Timeless and evergreen – although that might just be grass stains – Charlie Brown’s existentialist travail have been delighting readers seemingly forever and clearly will not be stopping or superseded anytime soon. If you haven’t joined this club yet, why not sign up now?
Batter Up, Charlie Brown! © 2014 Peanuts Worldwide, LLC. All rights reserved.

I Love You, Broom-Hilda


By Russell Myers (Tempo Books/Grossett & Dunlap)
ISBN: 978-0-44805-593-0 (mass market PB)

Broom-Hilda launched on April 19th 1970, the conception of newspaper comics veteran big wheel Elliot Caplin (1913-2000) He was the brother of Al (Li’l Abner) Capp and writer and/or creator of The Heart of Juliet Jones, Little Orphan Annie, Big Ben Bolt, Long Sam, Abbie and Slats and a host of other classic strips). He passed the concept on to then 32-year old Russell Myers to write and draw, choosing to remain in the background as agent and business manager. The strip is still in syndication today, but the 25 collections (of which I Love You, Broom-Hilda was the second) are all inexplicably out of print and you’ll need your trusty search engine of choice to enjoy the zinger-bestrewn mystic marvel in action…

Myers, who’d previously worked as a Hallmark Card artist whilst trying to break in to the strip biz, hit the ground running and the zany antics of the old girl soon garnered lots of fans through the Chicago Tribune Syndicate’s numerous client papers.

Like all popular strips, Broom-Hilda dances on that line dividing homogeneity and uniqueness. Back then – and even now – a successful strip concept has to appeal to a relatively vast audience (not all of them rocket scientists) but be strong enough to provide lots of gags and still be perceived as a stand-out property.

The brief, terse and decidedly surreal adventures of a homely, sharp-tongued witch and her peculiar supporting cast (which in this book from the third year of publication includes Irwin the Troll, Gaylord Buzzard, and the enigmatic and professionally abusive Grelber) proved exactly what the 1970s public wanted.

Claiming to be 1500 years old and Attilla the Hun‘s ex-wife, Broom-Hilda’s cleaned up a little over the years. She is no longer a booze-swilling, stogie-smoking harridan, and she’s a little lonely. She’s still looking for a second husband…

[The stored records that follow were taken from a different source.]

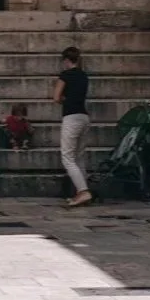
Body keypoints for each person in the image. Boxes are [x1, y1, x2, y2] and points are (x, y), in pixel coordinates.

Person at [55, 46, 93, 206]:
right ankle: (81, 191)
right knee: (79, 157)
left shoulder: (65, 75)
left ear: (66, 60)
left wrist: (65, 99)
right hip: (84, 116)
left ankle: (83, 191)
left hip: (71, 117)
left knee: (68, 158)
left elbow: (56, 97)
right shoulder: (84, 75)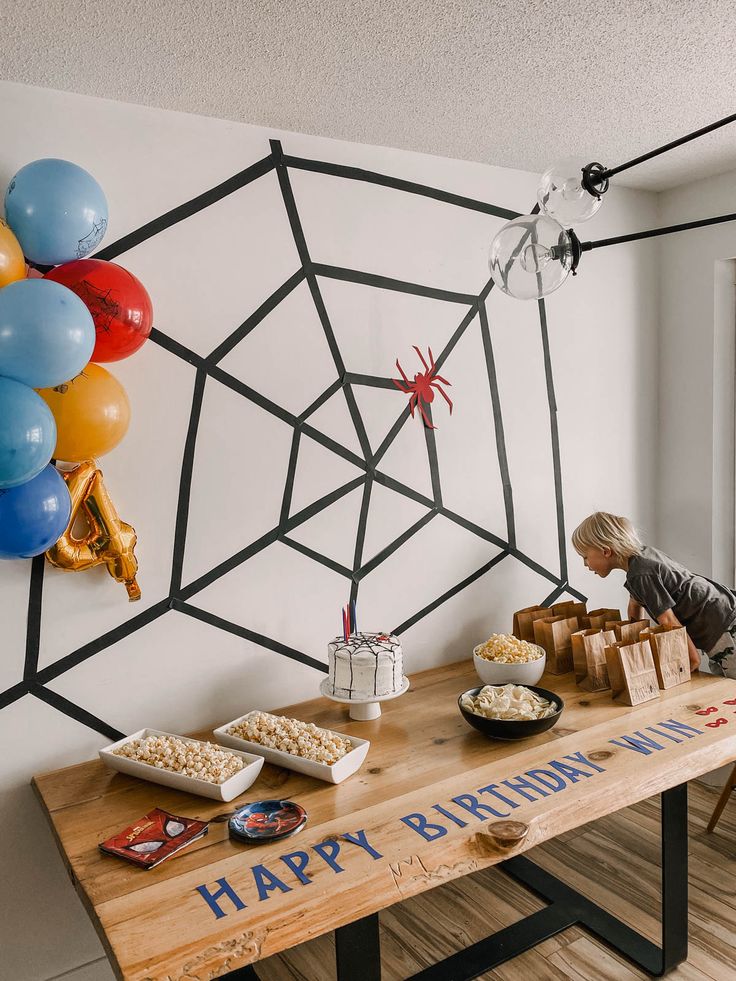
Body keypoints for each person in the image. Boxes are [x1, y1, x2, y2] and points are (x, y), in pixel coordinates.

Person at [571, 511, 736, 677]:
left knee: (729, 684)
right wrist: (634, 645)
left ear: (606, 551)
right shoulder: (641, 559)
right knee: (723, 680)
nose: (585, 564)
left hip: (723, 623)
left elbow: (668, 620)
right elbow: (634, 605)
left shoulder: (640, 574)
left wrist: (692, 660)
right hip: (720, 614)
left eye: (585, 557)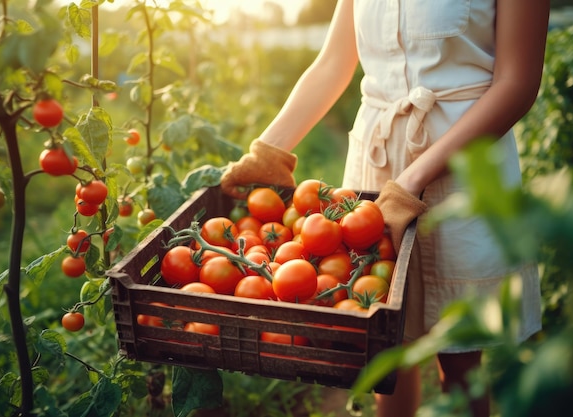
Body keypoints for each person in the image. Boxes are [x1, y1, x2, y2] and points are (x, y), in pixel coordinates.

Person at [220, 1, 550, 416]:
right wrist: (270, 151)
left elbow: (517, 84)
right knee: (383, 344)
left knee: (461, 356)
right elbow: (334, 63)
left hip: (466, 165)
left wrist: (412, 181)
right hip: (375, 167)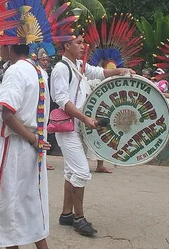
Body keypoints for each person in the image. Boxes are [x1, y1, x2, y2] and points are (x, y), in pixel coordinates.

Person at [51, 34, 134, 236]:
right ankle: (79, 219)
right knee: (80, 172)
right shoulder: (61, 69)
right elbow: (62, 99)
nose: (82, 46)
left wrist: (120, 70)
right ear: (66, 45)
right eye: (78, 42)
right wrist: (85, 118)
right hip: (68, 127)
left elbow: (98, 72)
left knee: (72, 172)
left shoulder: (77, 65)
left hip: (76, 126)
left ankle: (66, 214)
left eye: (82, 42)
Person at [0, 44, 51, 248]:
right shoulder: (38, 70)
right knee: (30, 205)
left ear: (9, 47)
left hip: (17, 148)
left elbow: (8, 114)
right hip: (32, 148)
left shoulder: (15, 70)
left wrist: (32, 139)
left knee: (7, 210)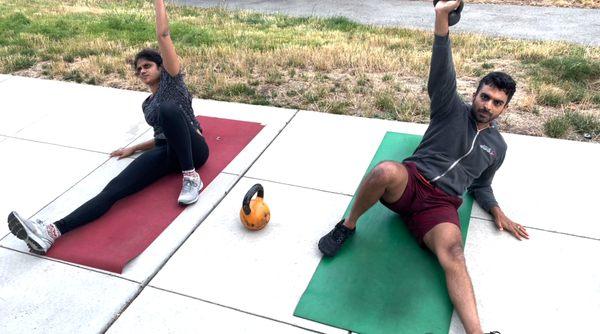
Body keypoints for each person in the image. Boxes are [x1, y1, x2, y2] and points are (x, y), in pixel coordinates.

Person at [317, 1, 528, 333]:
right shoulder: (449, 108)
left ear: (505, 107)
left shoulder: (497, 148)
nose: (488, 106)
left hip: (440, 206)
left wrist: (496, 209)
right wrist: (442, 17)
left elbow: (481, 185)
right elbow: (442, 66)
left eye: (497, 102)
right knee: (385, 170)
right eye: (484, 97)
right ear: (475, 94)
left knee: (455, 254)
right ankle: (348, 224)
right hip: (411, 182)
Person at [7, 0, 209, 255]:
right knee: (113, 190)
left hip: (195, 150)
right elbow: (162, 137)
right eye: (138, 70)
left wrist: (158, 3)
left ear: (161, 67)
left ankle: (191, 178)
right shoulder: (147, 104)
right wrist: (133, 148)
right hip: (169, 153)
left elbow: (163, 34)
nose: (142, 71)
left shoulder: (174, 82)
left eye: (147, 66)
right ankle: (51, 232)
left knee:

Broom-Hilda has had a few brushes with fame. In 1971 she had her own segment on the Filmation animated series Archie’s TV Funnies and in 1978 she was part of the line-up for The Fabulous Funnies – another Filmation vehicle which ranked her alongside strip royalty Alley Oop, Tumbleweeds, and Nancy. There was even serious talk of a stage musical in 2004…

Myers was awarded the Best Humour strip Award in 1975 by the American National Cartoonist Society and the strip is still going strong today. If you do track down any of the collections from the 1970s and early 1980s, the stylish, loose yet meticulous line-work of Myers lends an abstract weight and intensity to the panels that got gradually left behind as papers forced strips into smaller and smaller boxes, although the pointed and deprecating humour remains a constant for this splendid feature.

Happy 50th, Broom-Hilda and many more.